The risk tone remains negative today, as losses at the open roughly around 1.5–2% in the main US, Mexico, and Canadian indices extend yesterday’s downtrend on risk-off trading. Note that the S&P 500 has today erased all gains made since the US election, a development that may catch Trump’s eye in gauging the negative impact of his tariffs. US yields were driving marginally higher in Asia hours before trading lower since around the European open to now sit about 6/7bps lower in 2s and 2bps in 10s (in contrast to yesterday’s bull flattening that had a more haven-driven feel to it) with similar moves seen in EGBs though gilts are more evenly bid about 5bps across the curve. Early dealing has Mexican debt trading cheaper across the curve with a steepening bias, though 1–2bps yield increases in the front-end and 2–3bps rises in the 10yr space are relatively limited.

It is a very quiet day ahead as far as on-calendar risks are concerned both for Latam and for the G10 with no key data on tap, but with markets liable to remain volatile on the flood of headlines regarding trade relations with the US. Trump also addresses Congress tonight, when he will likely take a victory lap for his disruptive tariffs and perhaps announce major geopolitical moves (NATO exit?). For now, markets dislike the tariffs decision, but they also seem to believe (based on bad but relatively contained losses) that these may be watered down or removed in coming weeks/months (partly based on Trump precedent). We’re less optimistic, however, as the US has not presented a clear measure of “success” in tackling drug and immigrant flows by Canada and Mexico, and Trump has (so far) paid little to no attention to the negative reaction in markets or complaints by US business leaders; it may take plummeting approval ratings or steep increases in inflation to push him to reassess his damaging trade policies.

—Juan Manuel Herrera

 

PERU: HEADLINE AND CORE INFLATION CONTINUE TO DECLINE IN FEBRUARY

Monthly inflation was positive in February, however, due to a stronger base effect, annual inflation continued to decrease. We maintain our 2.3% scenario for general inflation in 2025 and 4.50% for the terminal reference rate (chart 1).
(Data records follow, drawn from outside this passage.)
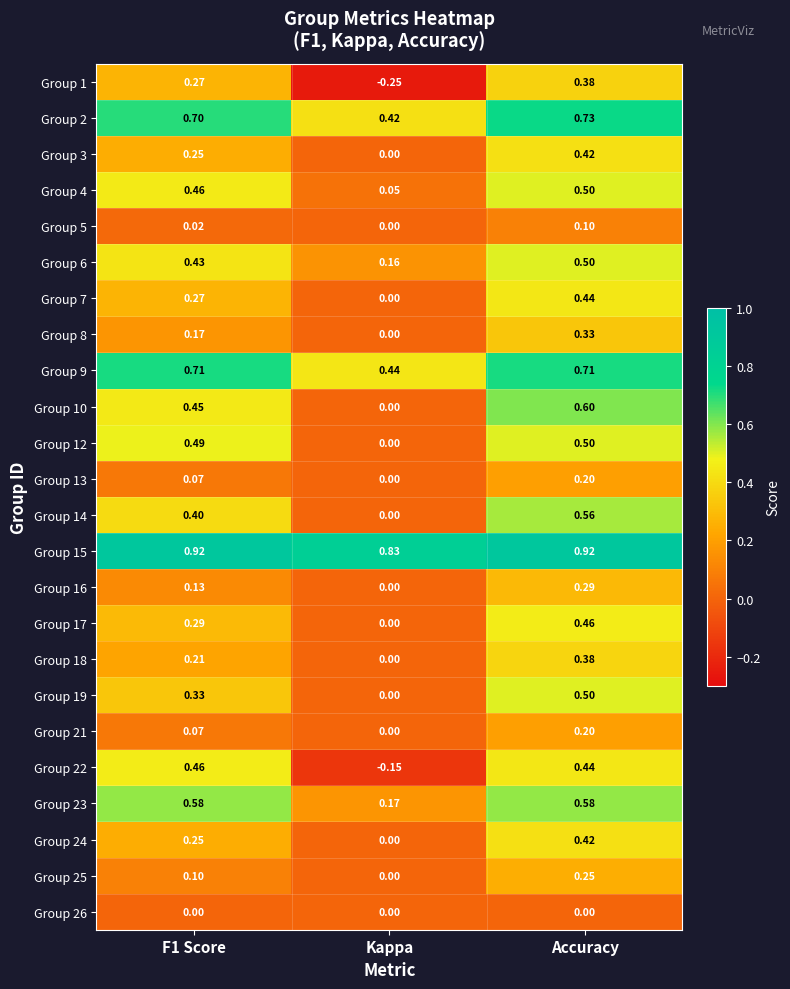

At which label is Group 2 closest to 0?

Kappa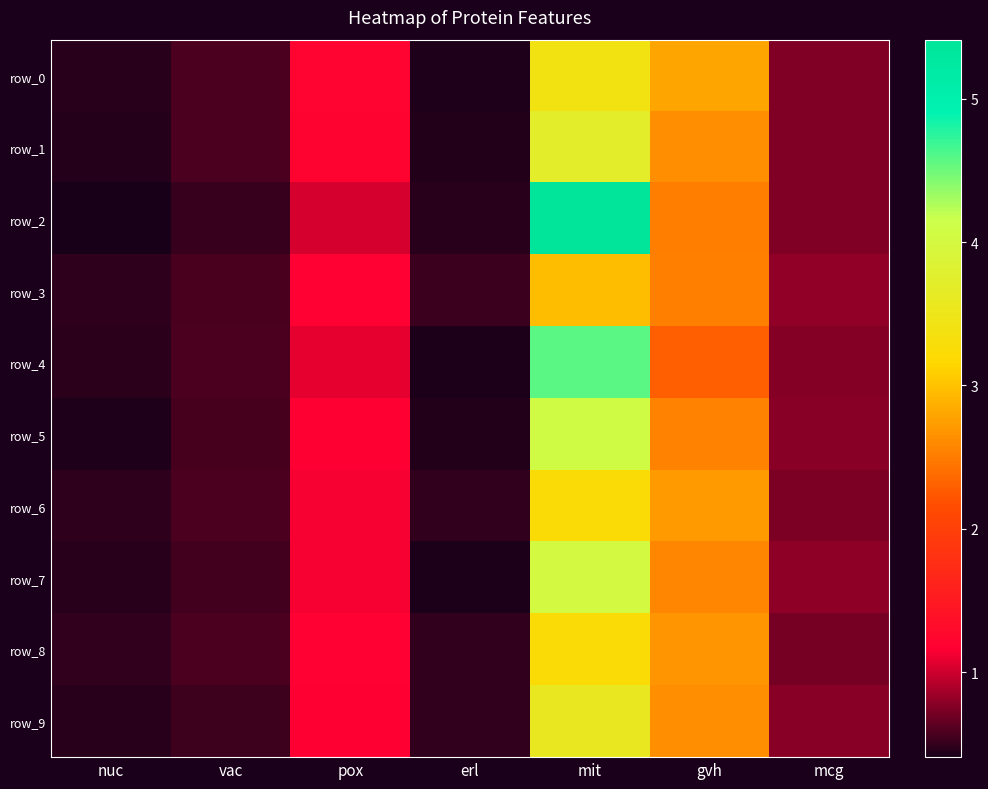

What is the difference between the highest and lowest values at erl?

0.1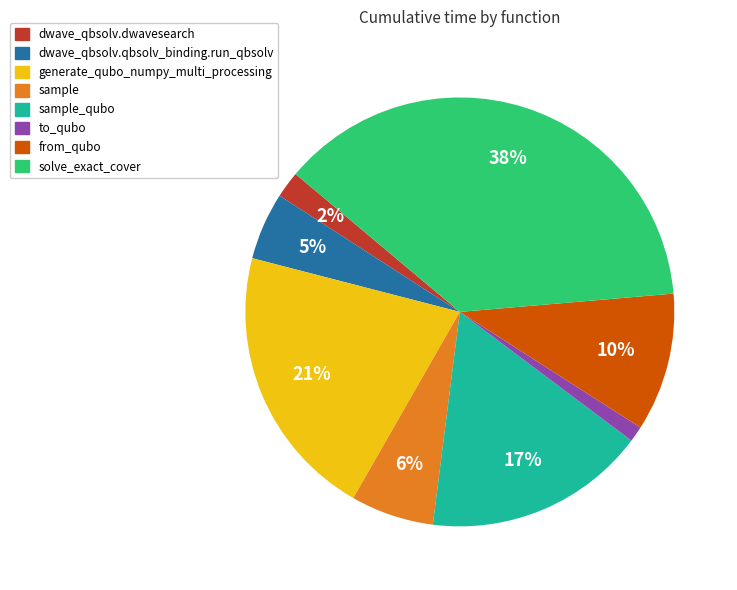

Is there a majority slice in this chart?

No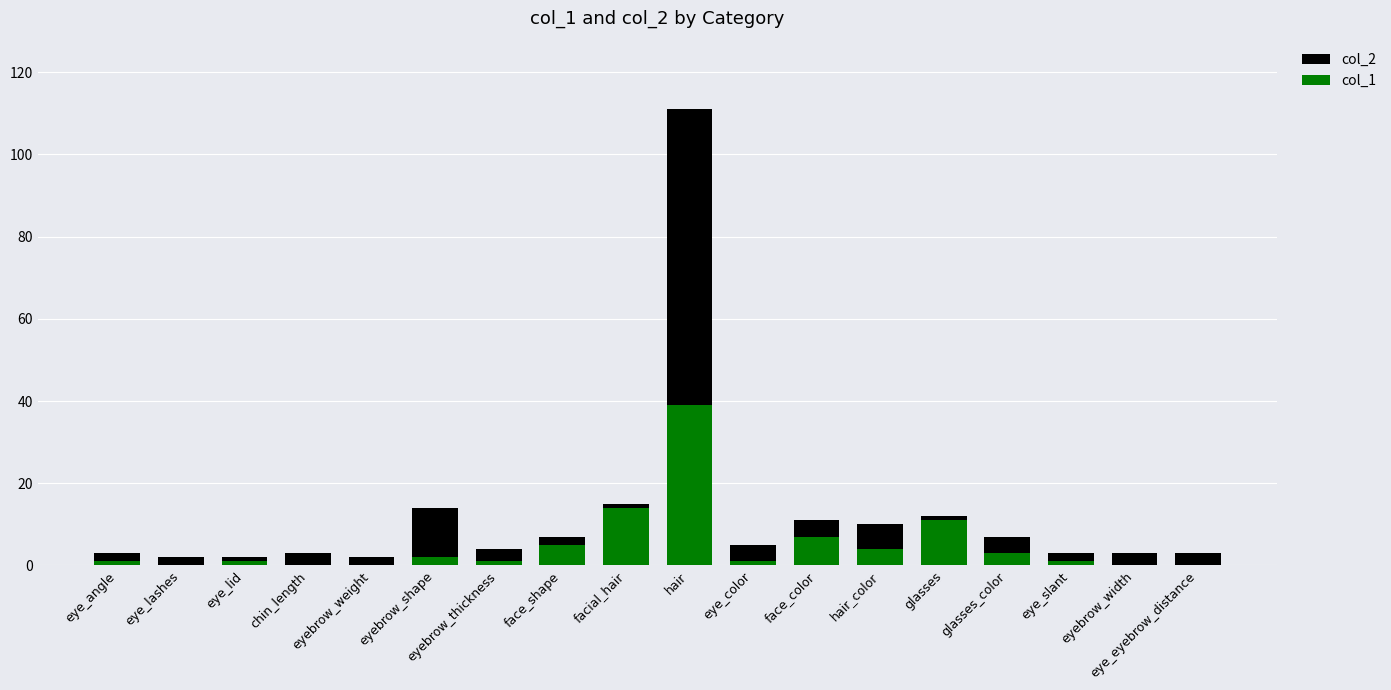

Which category has the highest value across all series?

hair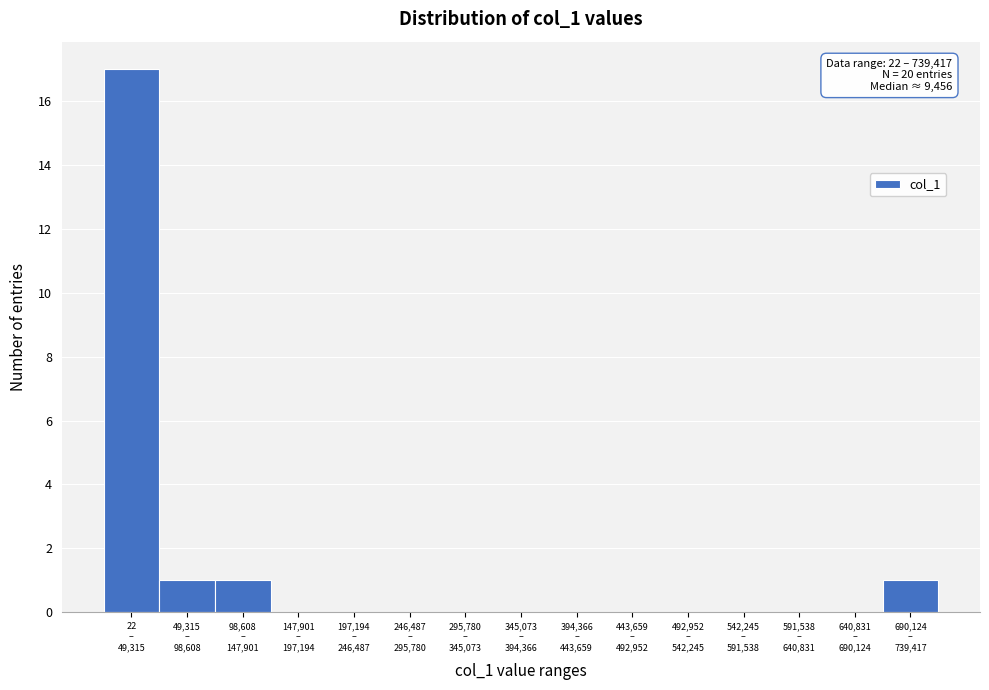

What is the greatest value displayed?

17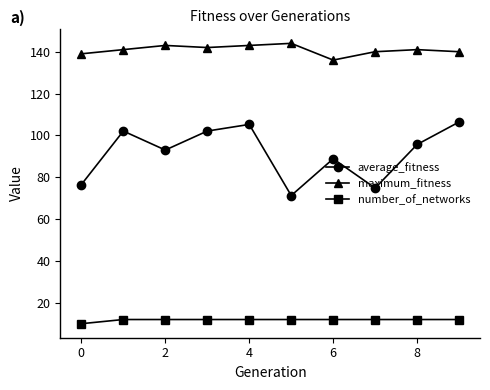

What is the value of the average_fitness point at the 9th from the left?

95.7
Chart 1: Peru: Inflation & Reference Rate

Headline inflation stood at +0.19% monthly in February, in line with the +0.2% expected by the Bloomberg market consensus but below that recorded in the same month of 2024 (+0.56%) and the historical average of the last 20 years (+0.27%). With this, annual inflation slowed from 1.9% in January to 1.5% in February, continuing below the midpoint of the Central Reserve Bank’s (BCR) target range (chart 2). 

Chart 2: Peru: Monthly Inflation Rate

The increase in general inflation during the month is explained by higher prices in the restaurants and hotels category (+0.39%) mainly due to higher prices on the menu in restaurants, food and non-alcoholic beverages (+0.19%) and education (+0.37%)—although the school season begins in March, price movements have already been observed since February.

Core inflation, the trend component that excludes food and energy, also increased by 0.19% in February, close to the historical average of the last 20 years (+0.17%) but below that recorded in the same month of 2024 (0.51%). In year-on-year terms, it decreased from 2.4% in January to 2.1% in February.

The base effect is expected to persist in March, with annual general inflation falling to 1.2% or 1.3%, before beginning to rise in the following months. Inflation would remain below the midpoint of the target range (2.0%) until Q3-25 and would continue to increase to 2.3% towards the end of the year due to a base effect.

Regarding the BCRP reference rate, we anticipate a final 25bps cut, bringing the terminal rate to 4.50%. We expect this final cut to take place in either March or April, with a higher probability assigned to March, given the low levels of inflation, an exchange rate below S/3.70 and good dynamics in economic activity, in addition to maintaining the pace of cuts that has been taking place since September 2024.